DON ANTONIO

domenica 29 aprile 2012

Foglietto 29 aprile 2012 (Famiglie Visitazione) BOSE





Giovanni 10,11-18
1) Io sono il buon pastore. Il buon pastore dà (lett: pone) la propria vita per le pecore: Gesù usa la similitudine del pastore e delle pecore. Pochi versetti prima si dice: Gesù disse loro questa similitudine, ma essi non capirono di che cosa parlava loro (Gv 10,6).
Il discorso è all’interno di un’aspra discussione con i giudei ed è molto lontano dai toni bucolici di una certa letteratura pastorale. Tra i riferimenti all’AT, il più vicino sembra essere Ez 34, dove, dopo una invettiva contro i pastori di Israele che pascono se stessi, si dice: Susciterò per loro un pastore che le pascerà, il mio servo Davide. Egli le condurrà al pascolo, sarà il loro pastore (Ez 34,23). Gesù è quel pastore, lui non esita a porre la sua vita per le sue pecore.

■ VOCI ESTRATTE

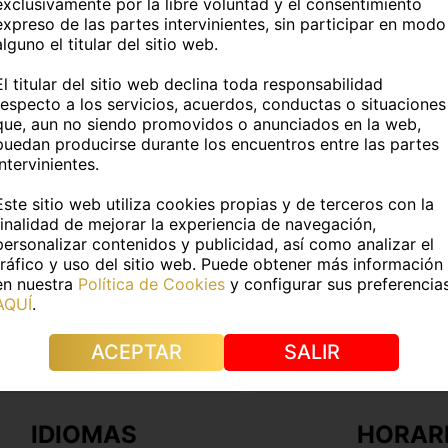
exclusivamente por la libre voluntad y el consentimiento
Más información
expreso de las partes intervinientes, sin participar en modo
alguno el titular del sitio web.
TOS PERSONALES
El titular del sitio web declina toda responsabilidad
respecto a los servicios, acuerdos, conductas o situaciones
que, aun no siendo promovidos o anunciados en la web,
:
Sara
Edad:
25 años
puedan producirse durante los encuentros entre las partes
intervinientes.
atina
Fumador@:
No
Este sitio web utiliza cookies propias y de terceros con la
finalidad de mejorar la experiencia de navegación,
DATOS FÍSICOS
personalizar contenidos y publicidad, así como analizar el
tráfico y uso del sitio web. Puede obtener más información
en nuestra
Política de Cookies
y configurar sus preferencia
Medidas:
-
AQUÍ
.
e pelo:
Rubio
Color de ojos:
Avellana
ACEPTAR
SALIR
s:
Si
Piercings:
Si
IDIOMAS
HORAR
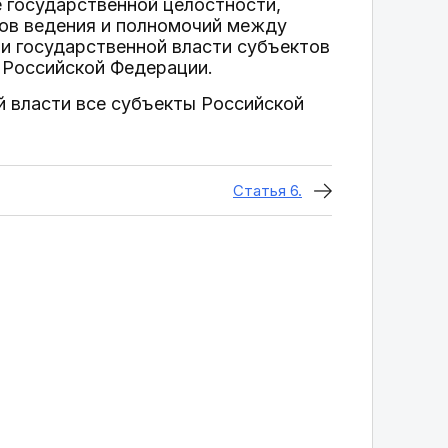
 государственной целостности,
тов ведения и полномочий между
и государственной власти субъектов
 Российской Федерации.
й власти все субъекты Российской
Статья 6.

--

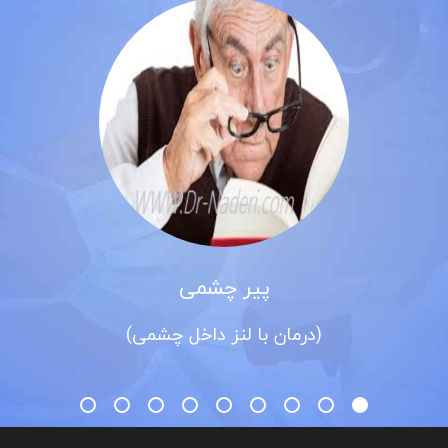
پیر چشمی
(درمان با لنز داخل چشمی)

■ LE TUE ISTRUZIONI
Ricopia dal commento a Giovanni 10 il passo compreso tra "Foglietto 29 aprile" e "loro (Gv 10,6).", entrambi inclusi. I record provengono da un'altra fonte.

■ SOLUZIONE QUI SOTTO
Foglietto 29 aprile 2012 (Famiglie Visitazione) BOSE





Giovanni 10,11-18
1) Io sono il buon pastore. Il buon pastore dà (lett: pone) la propria vita per le pecore: Gesù usa la similitudine del pastore e delle pecore. Pochi versetti prima si dice: Gesù disse loro questa similitudine, ma essi non capirono di che cosa parlava loro (Gv 10,6).